_Work to be completed:_ In the listing below, tally each line that contains "микролифтом". Reply with the total only.

_Extracted records:_
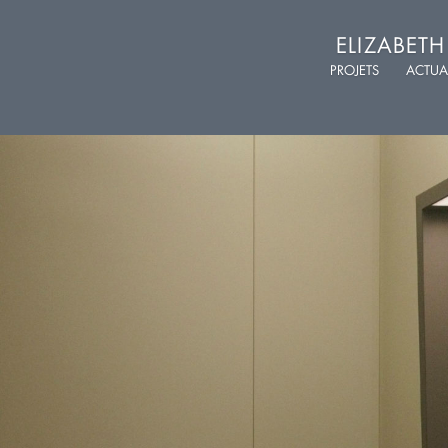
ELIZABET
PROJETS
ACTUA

...

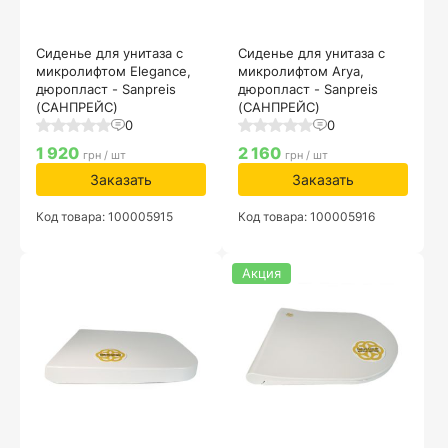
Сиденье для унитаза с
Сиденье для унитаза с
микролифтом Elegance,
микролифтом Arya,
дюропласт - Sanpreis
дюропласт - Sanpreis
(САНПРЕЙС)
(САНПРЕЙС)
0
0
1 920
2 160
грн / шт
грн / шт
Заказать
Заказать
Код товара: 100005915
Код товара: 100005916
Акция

_Output below:_ 2